= Maz Salt =

Maz Salt is an Australian impresario and restaurateur. His venues are in Melbourne and Sydney in Australia.

He is known in part for his role in establishing prominent hospitality businesses, including the venue Section 8, Ferdydurke, and the burger chain B.East.

== Career ==
Salt first gained prominence for establishing Section 8 in 2006. The bar was built inside a shipping container relocated onto a disused Chinatown car park. The venue has since become one of Melbourne's prominent music venues, regularly hosting laneway festival shows.

In 2012 he established two venues, the burger chain B.East in Brunswick East, and a neighbouring venue to Section 8 named 'Ferdydurke', styled as a New York themed bar. In 2015 he opened Belleville, a venue inspired by a visit to Paris. In 2019 he took over the license of the nightclub Lounge, re-opening it under the name Radar.
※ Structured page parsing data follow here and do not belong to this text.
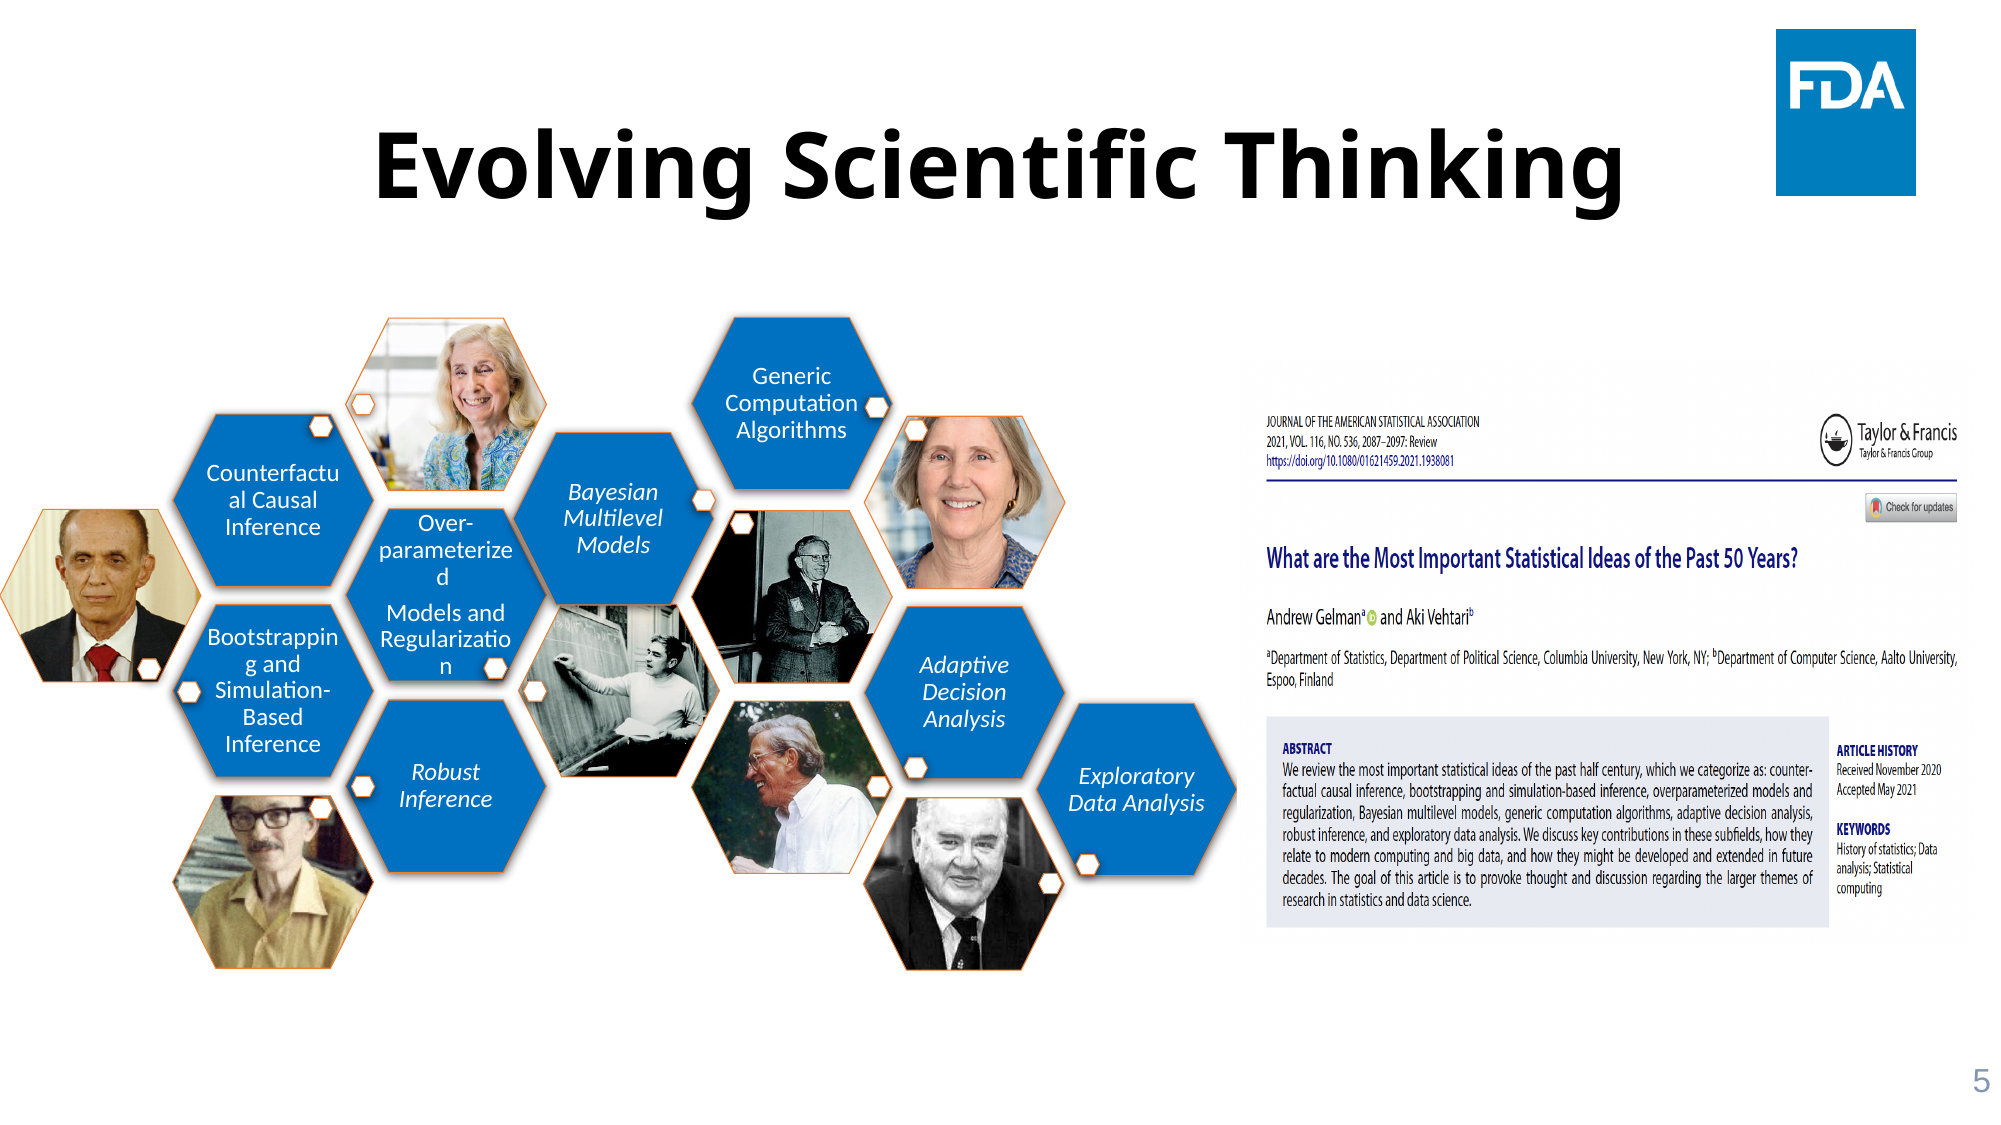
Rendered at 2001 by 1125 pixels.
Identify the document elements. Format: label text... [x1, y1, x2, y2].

picture [1863, 62, 1903, 108]
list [0, 304, 1238, 985]
title Evolving Scientific Thinking [137, 59, 1863, 278]
picture [1237, 358, 1974, 945]
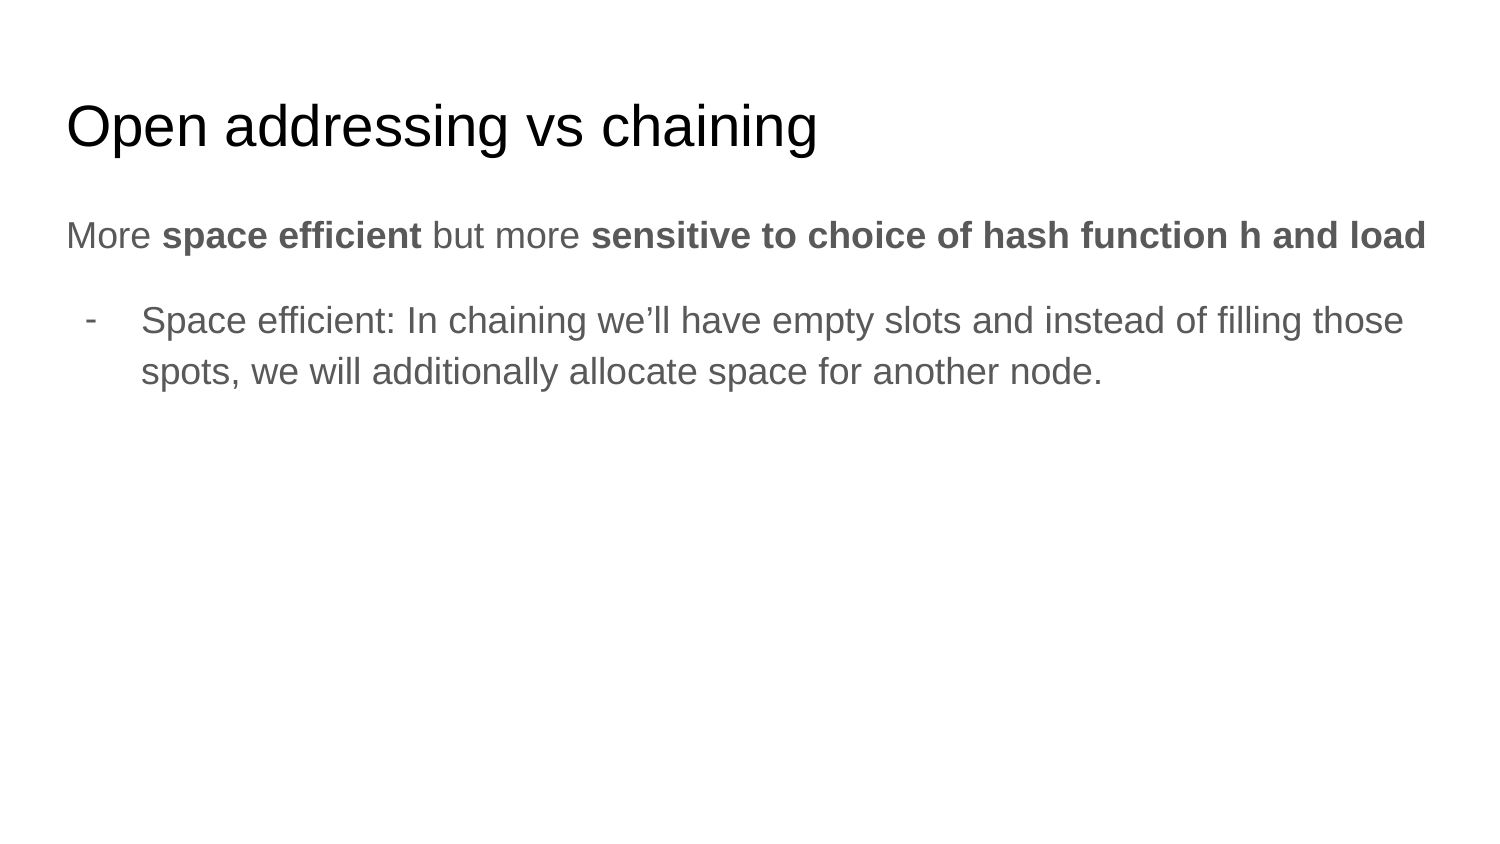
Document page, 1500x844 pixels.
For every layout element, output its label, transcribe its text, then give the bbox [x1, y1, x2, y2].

Other venues associated with Salt include Globe Alley, and Park Melbourne.

In November 2021 Salt announced all but three of his venues would be permanently closed, primarily due to strains associated with the COVID-19 pandemic. His remaining venues are Section 8, Ferdydurke, and B.East.

=== Ferdydurke ===
Ferdydurke is another bar operated by Salt based in Melbourne, Australia. The interior of the venue is themed after New York, and it was named for the polish novel. It opened in 2012, and neighbours Section 8 in Tattersall lane.

The venue hosted an event for the MEL&NYC festival in 2018. It hosted a wedding on the night same sex marriage was legalised in 2018.